The first execution is relatively slow because of JIT compilation (see below).

Next time and all subsequent times it runs much faster:

In [17]:
qe.util.tic()
qm_numba(0.1, int(10**5))
time2 = qe.util.toc()
TOC: Elapsed: 0:00:0.00
In [18]:
time1 / time2  # Calculate speed gain
Out[18]:
296.5002865329513

That’s a speed increase of two orders of magnitude!

Your mileage will of course vary depending on hardware and so on.

Nonetheless, two orders of magnitude is huge relative to how simple and clear the implementation is.

Decorator Notation

If you don’t need a separate name for the “numbafied” version of qm, you can just put @jit before the function

In [19]:
@jit
def qm(x0, n):
    x = np.empty(n+1)
    x[0] = x0
    for t in range(n):
        x[t+1] = 4 * x[t] * (1 - x[t])
    return x

This is equivalent to qm = jit(qm).

How and When it Works

Numba attempts to generate fast machine code using the infrastructure provided by the LLVM Project.

It does this by inferring type information on the fly.

As you can imagine, this is easier for simple Python objects (simple scalar data types, such as floats, integers, etc.).

Numba also plays well with NumPy arrays, which it treats as typed memory regions.
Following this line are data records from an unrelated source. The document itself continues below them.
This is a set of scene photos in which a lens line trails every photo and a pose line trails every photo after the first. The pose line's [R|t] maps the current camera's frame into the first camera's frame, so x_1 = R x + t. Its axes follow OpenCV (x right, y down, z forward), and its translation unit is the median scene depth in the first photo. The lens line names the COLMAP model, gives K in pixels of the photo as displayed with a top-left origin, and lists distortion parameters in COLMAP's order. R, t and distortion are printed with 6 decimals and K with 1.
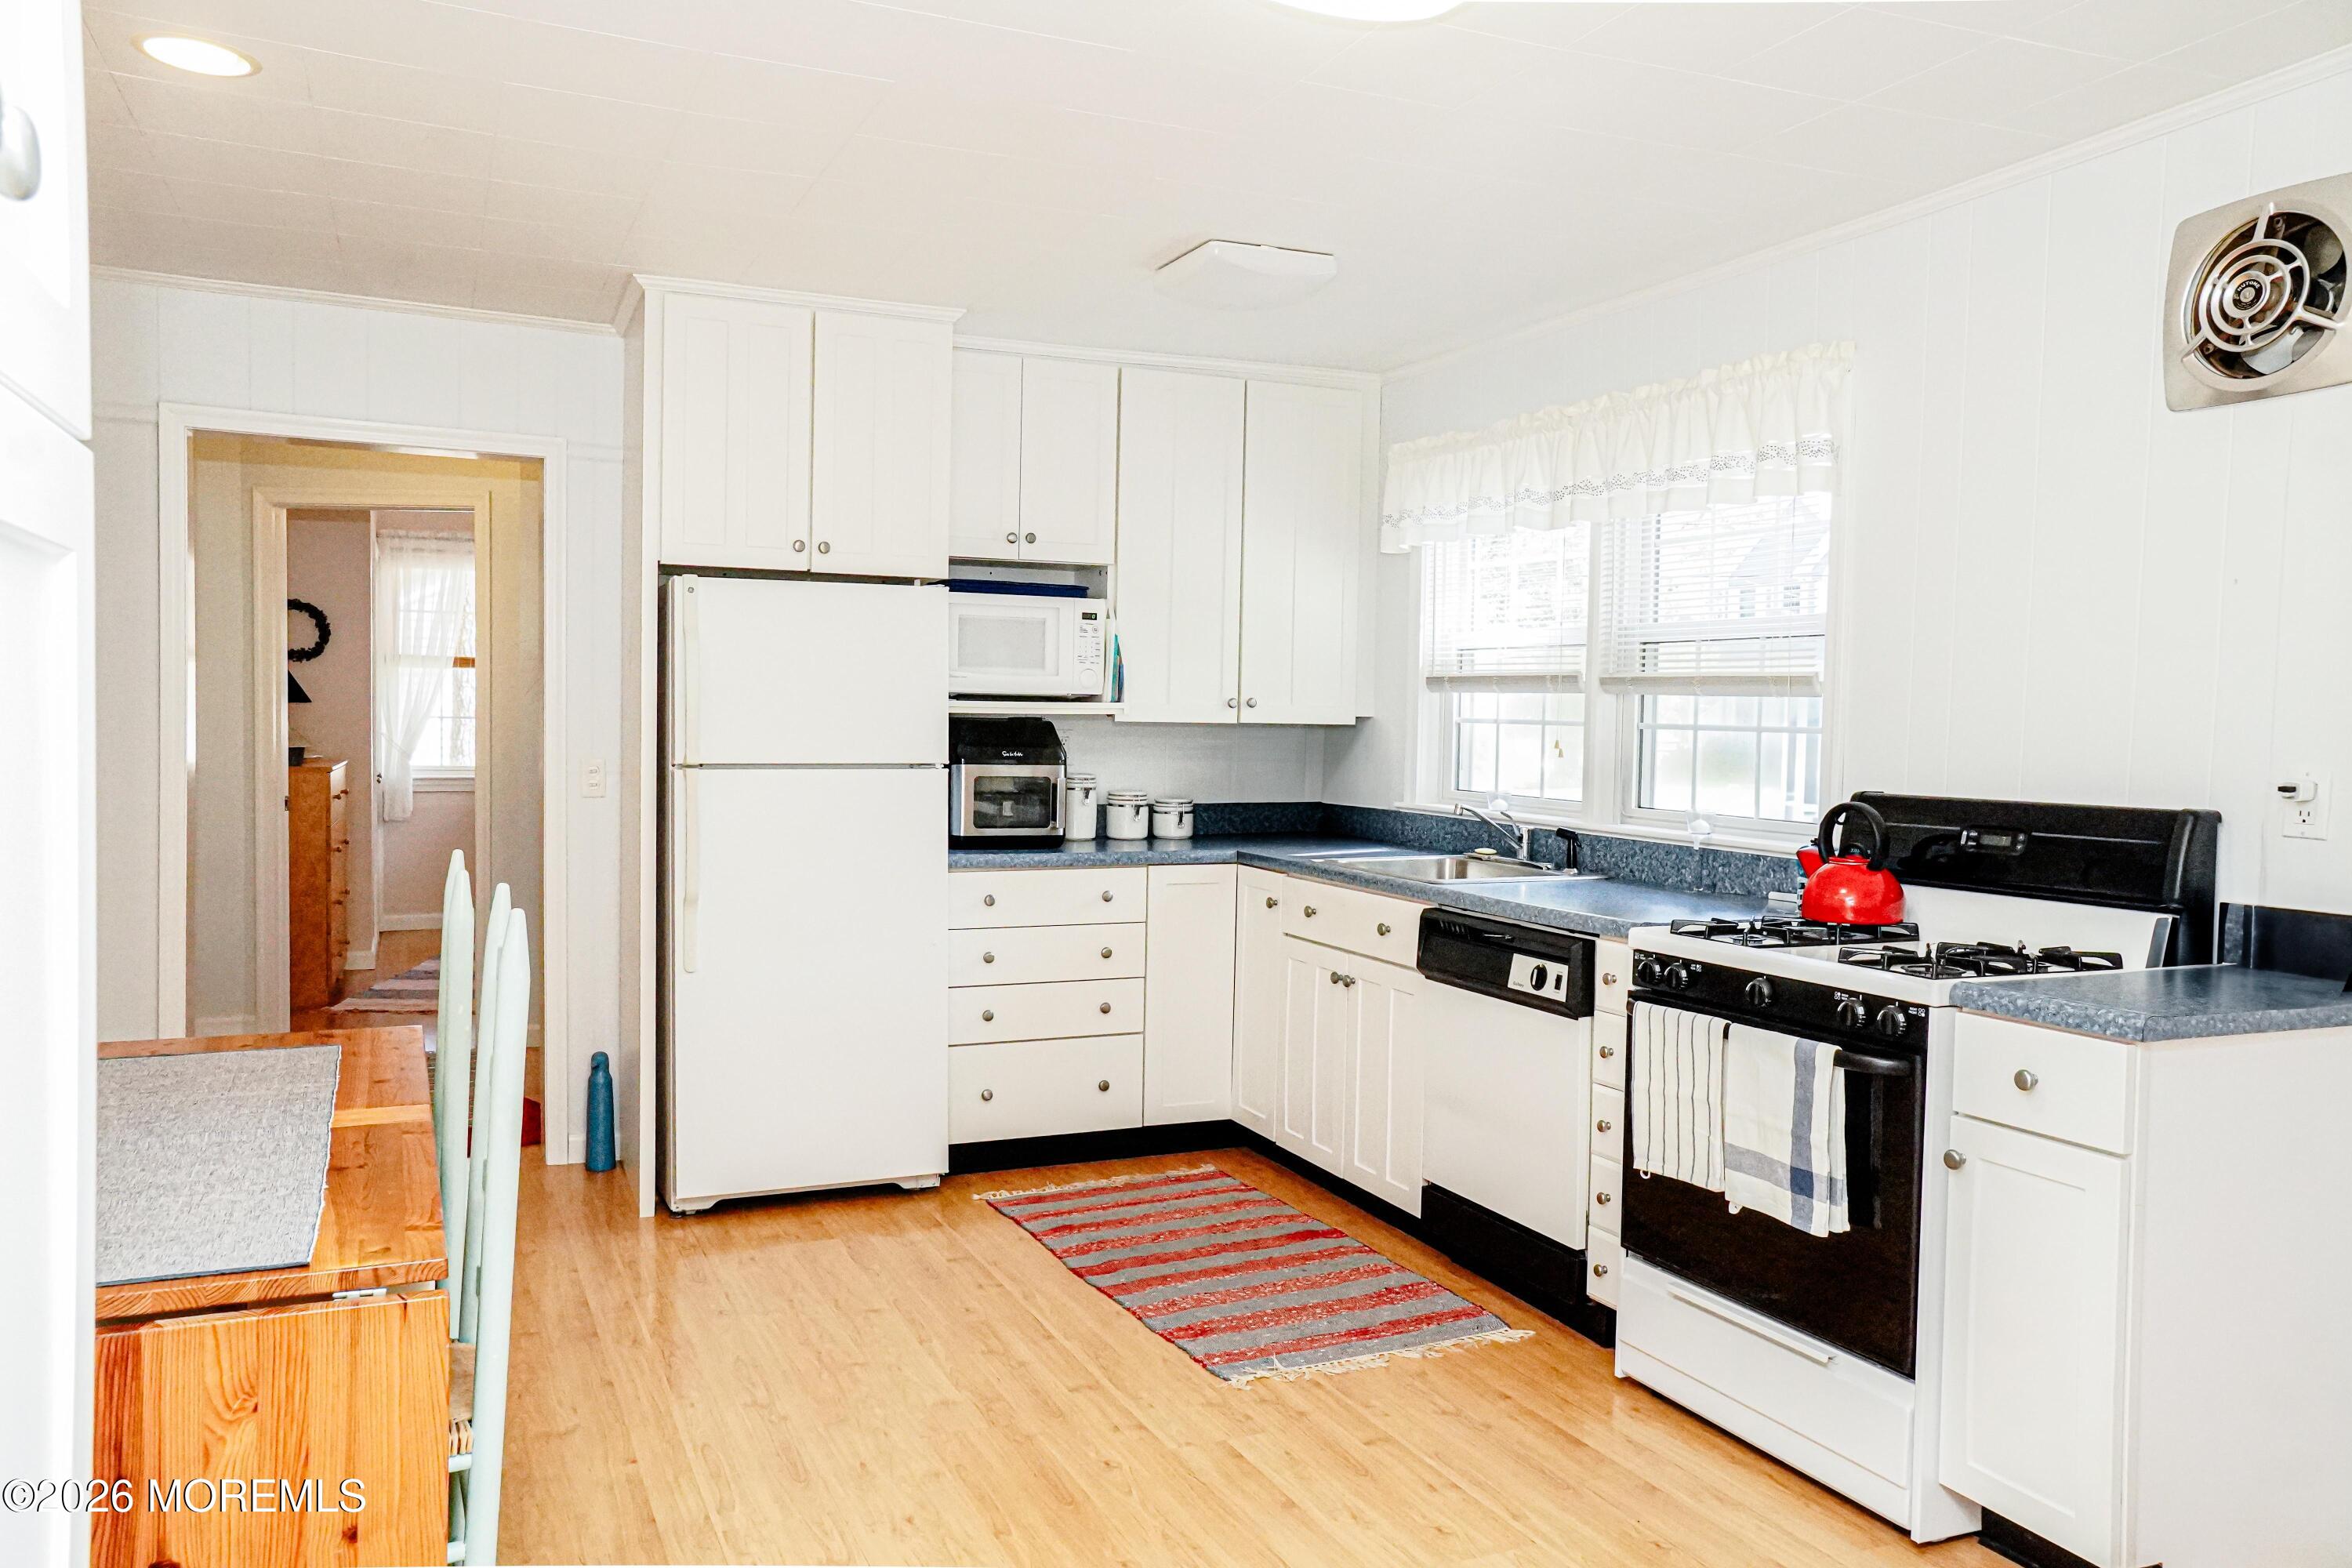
lens RADIAL K [[1718.9, 0, 1164.3], [0, 1718.9, 779.2], [0, 0, 1]] dist [-0.022088, 0.018392]
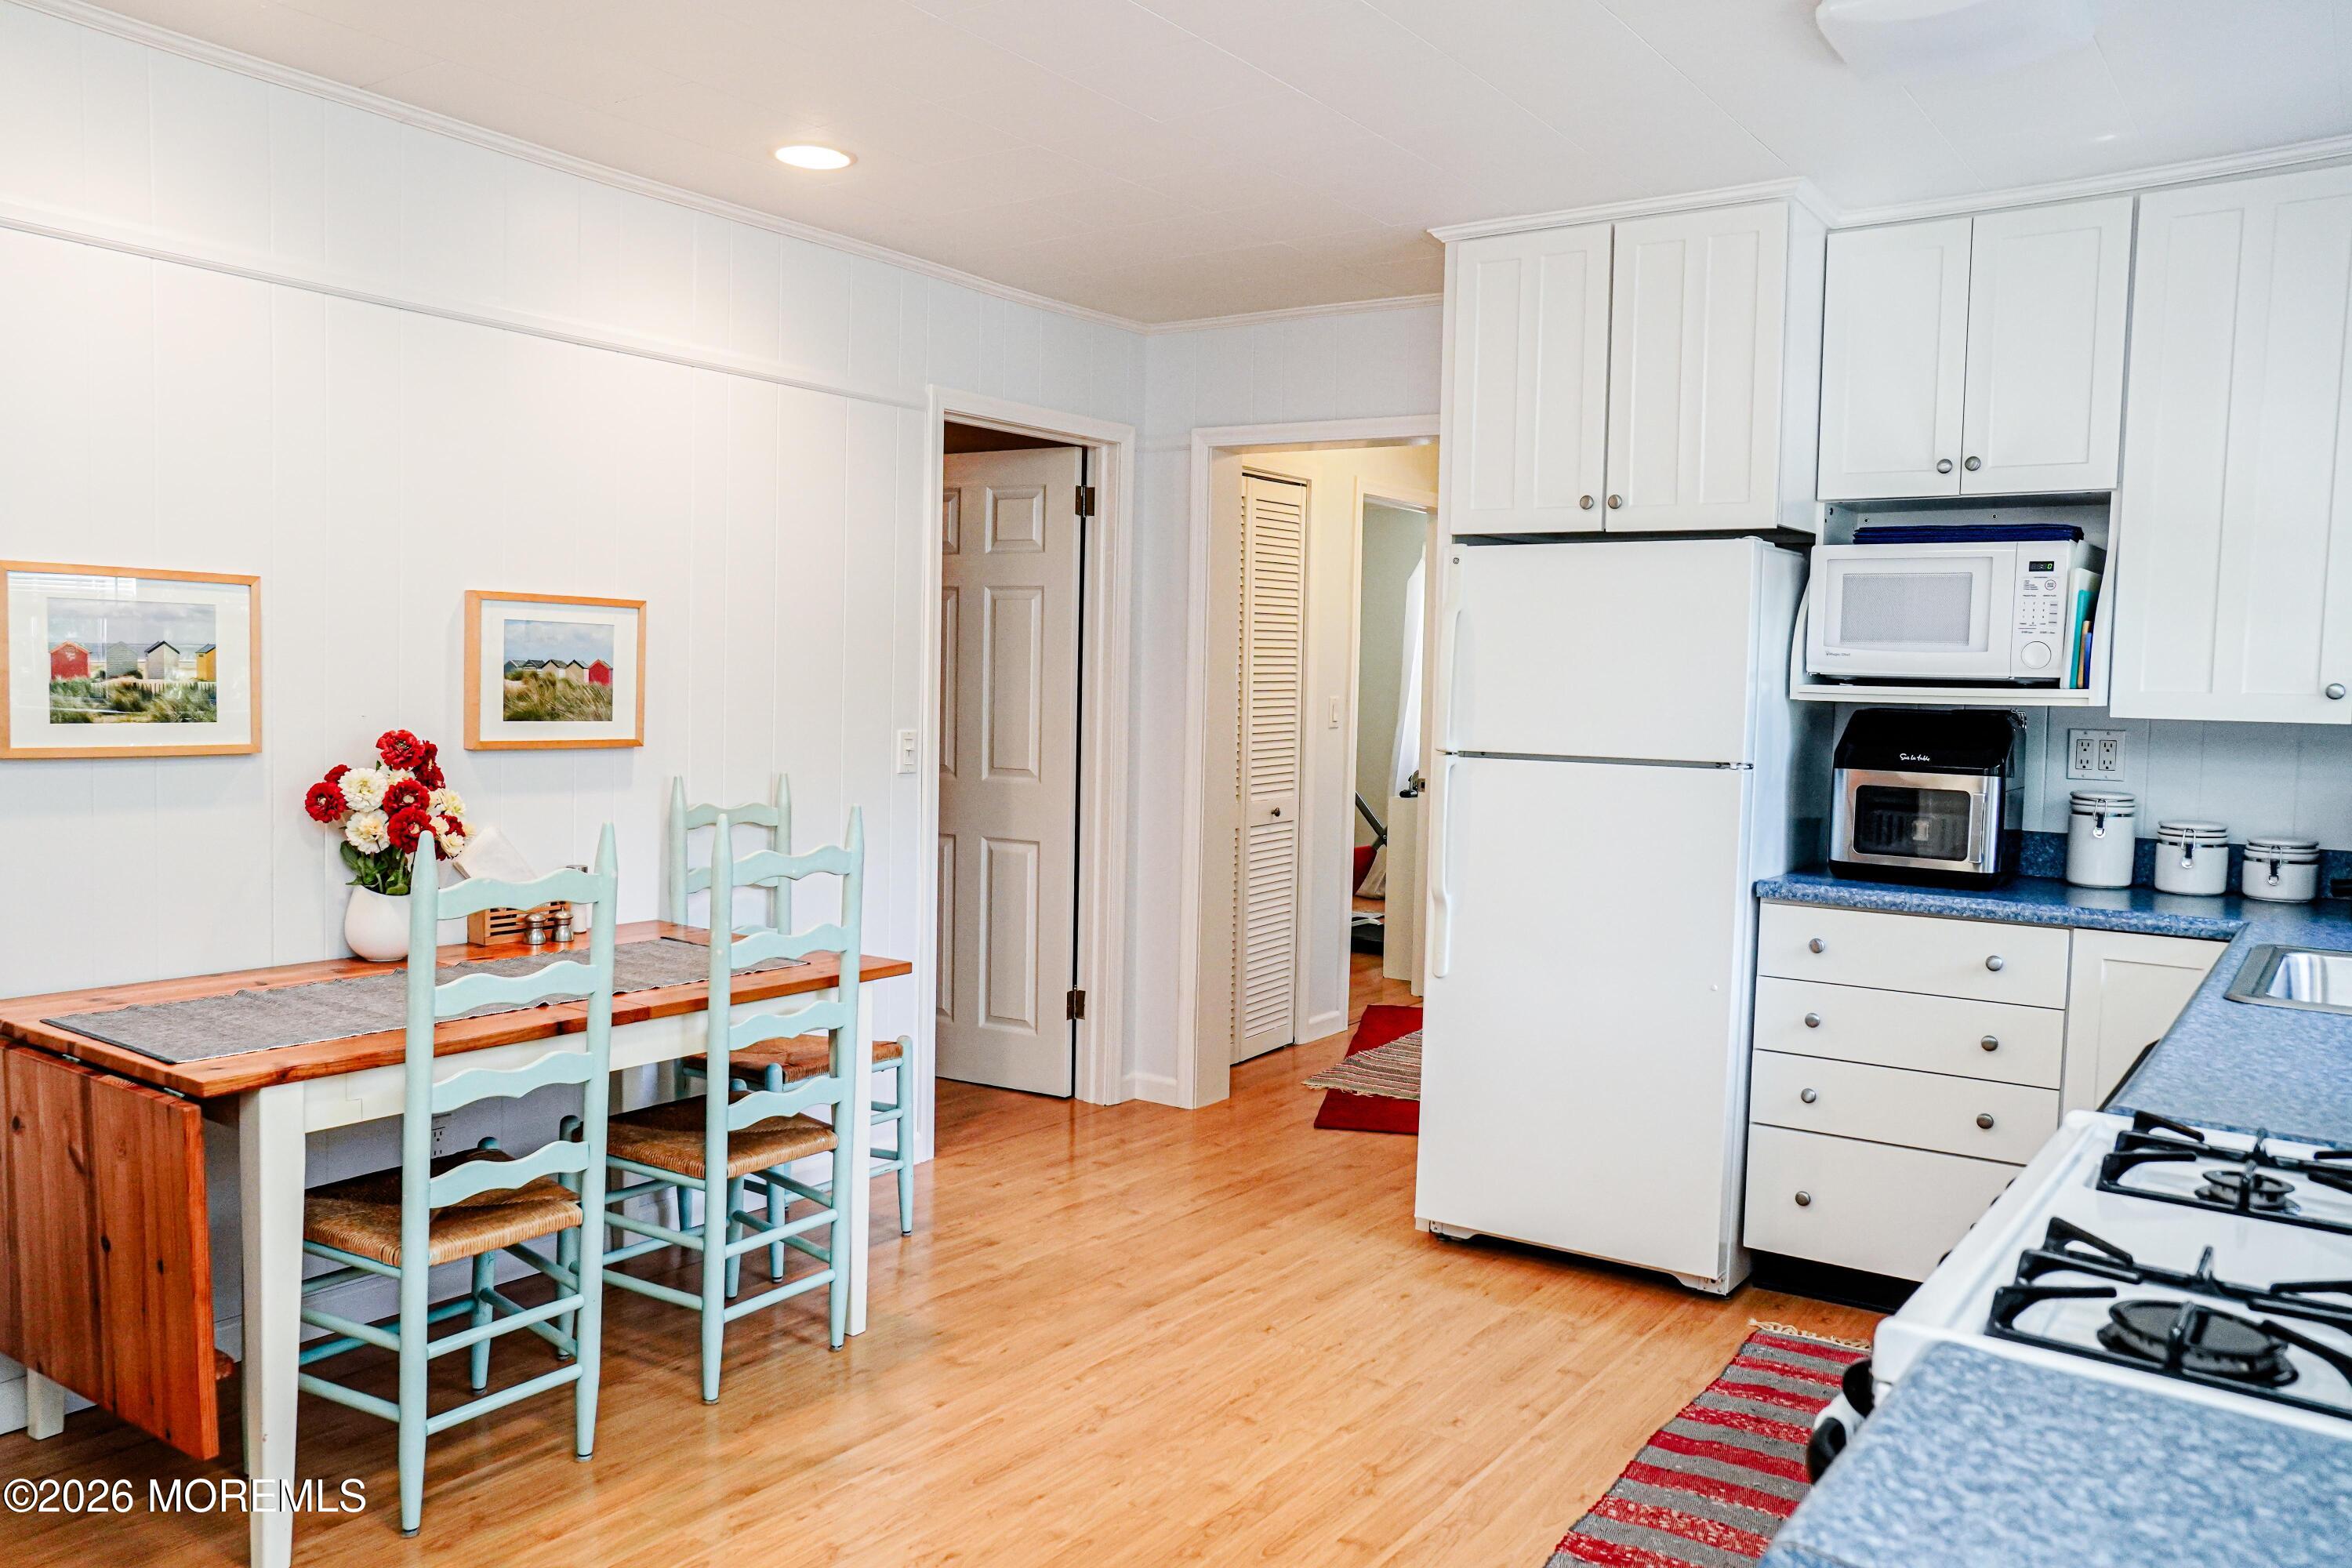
lens RADIAL K [[1718.9, 0, 1155.3], [0, 1718.9, 786.0], [0, 0, 1]] dist [-0.022088, 0.018392]
pose [[0.527639, 0.045105, -0.848270, 0.359981], [-0.050218, 0.998499, 0.021856, -0.001992], [0.847983, 0.031066, 0.529113, 0.324012]]
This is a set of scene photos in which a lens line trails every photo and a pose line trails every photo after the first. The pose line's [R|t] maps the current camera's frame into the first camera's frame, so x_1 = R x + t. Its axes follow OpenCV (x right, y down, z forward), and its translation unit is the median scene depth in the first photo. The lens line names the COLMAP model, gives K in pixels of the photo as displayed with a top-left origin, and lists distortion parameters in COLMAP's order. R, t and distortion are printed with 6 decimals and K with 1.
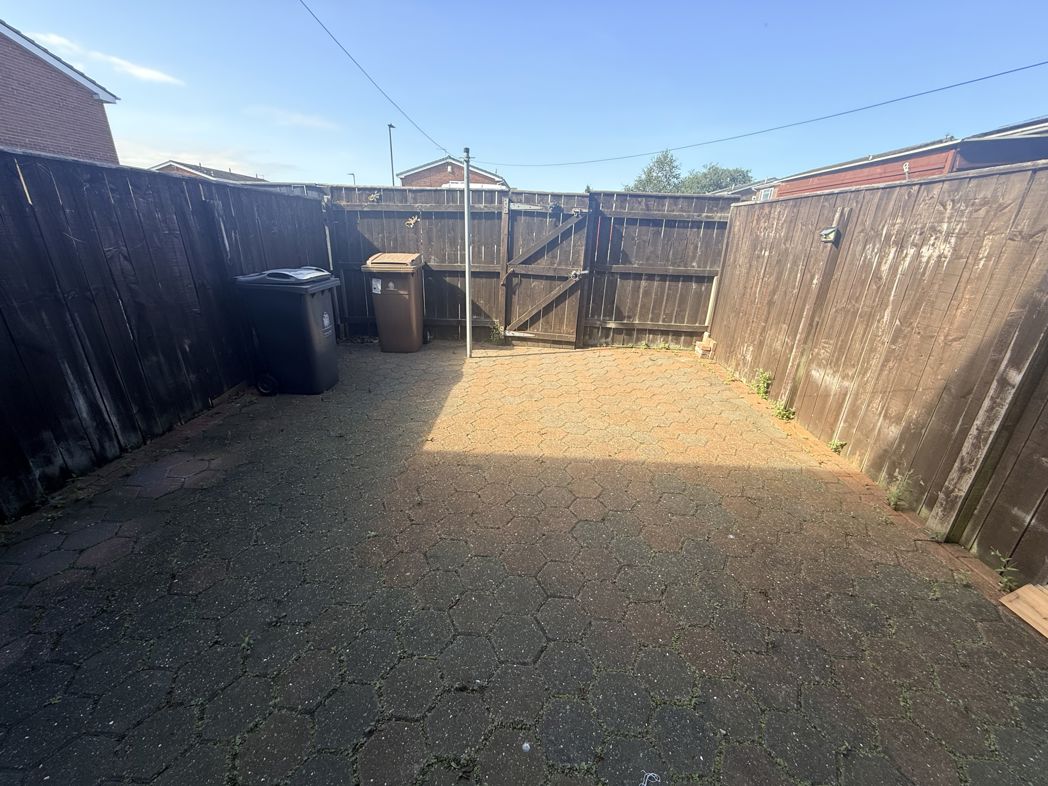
lens RADIAL K [[416.5, 0, 518.8], [0, 416.5, 391.4], [0, 0, 1]] dist [-0.000001, -0.000114]
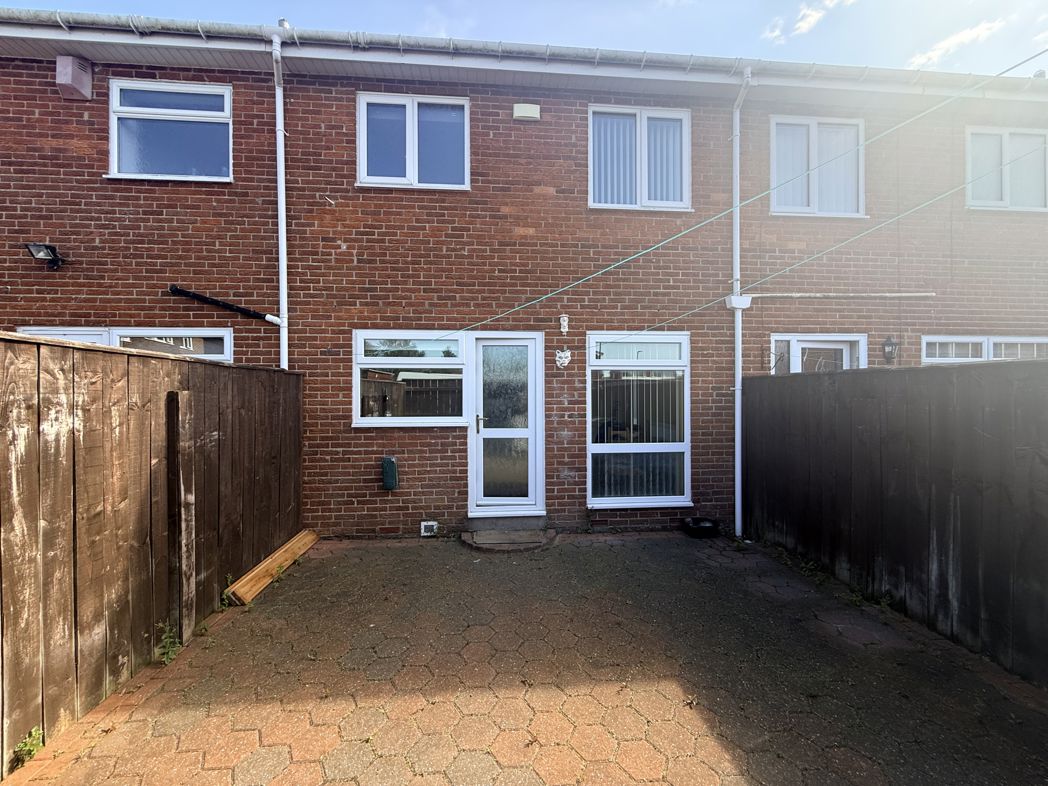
lens RADIAL K [[416.5, 0, 518.8], [0, 416.5, 391.4], [0, 0, 1]] dist [-0.000001, -0.000114]
pose [[-0.992062, -0.031544, -0.121728, 0.211590], [-0.071859, 0.936610, 0.342927, -0.736257], [0.103194, 0.348952, -0.931442, 1.806667]]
In an ideal setting, Numba can infer all necessary type information.

This allows it to generate native machine code, without having to call the Python runtime environment.

In such a setting, Numba will be on par with machine code from low-level languages.

When Numba cannot infer all type information, some Python objects are given generic object status, and some code is generated using the Python runtime.

In this second setting, Numba typically provides only minor speed gains — or none at all.

Hence, it’s prudent when using Numba to focus on speeding up small, time-critical snippets of code.

This will give you much better performance than blanketing your Python programs with @jit statements.

A Gotcha: Global Variables

Consider the following example

In [20]:
a = 1

@jit
def add_x(x):
    return a + x

print(add_x(10))
11
In [21]:
a = 2

print(add_x(10))
11

Notice that changing the global had no effect on the value returned by the function.

When Numba compiles machine code for functions, it treats global variables as constants to ensure type stability.

Numba for Vectorization

Numba can also be used to create custom ufuncs with the @vectorize decorator.

To illustrate the advantage of using Numba to vectorize a function, we return to a maximization problem discussed above

In [22]:
from numba import vectorize

@vectorize
def f_vec(x, y):
    return np.cos(x**2 + y**2) / (1 + x**2 + y**2)

grid = np.linspace(-3, 3, 1000)
x, y = np.meshgrid(grid, grid)

np.max(f_vec(x, y))  # Run once to compile

qe.tic()
np.max(f_vec(x, y))
qe.toc()
TOC: Elapsed: 0:00:0.02
Out[22]:
0.024102449417114258

This is faster than our vectorized version using NumPy’s ufuncs.

Why should that be? After all, anything vectorized with NumPy will be running in fast C or Fortran code.

The reason is that it’s much less memory-intensive.

For example, when NumPy computes np.cos(x**2 + y**2) it first creates the intermediate arrays x**2 and y**2, then it creates the array np.cos(x**2 + y**2).

In our @vectorize version using Numba, the entire operator is reduced to a single vectorized process and none of these intermediate arrays are created.

We can gain further speed improvements using Numba’s automatic parallelization feature by specifying target='parallel'.

In this case, we need to specify the types of our inputs and outputs

In [23]:
@vectorize('float64(float64, float64)', target='parallel')
def f_vec(x, y):
    return np.cos(x**2 + y**2) / (1 + x**2 + y**2)

np.max(f_vec(x, y))  # Run once to compile

qe.tic()
np.max(f_vec(x, y))
qe.toc()
TOC: Elapsed: 0:00:0.01
Out[23]:
0.01924610137939453

This is a striking speed up with very little effort.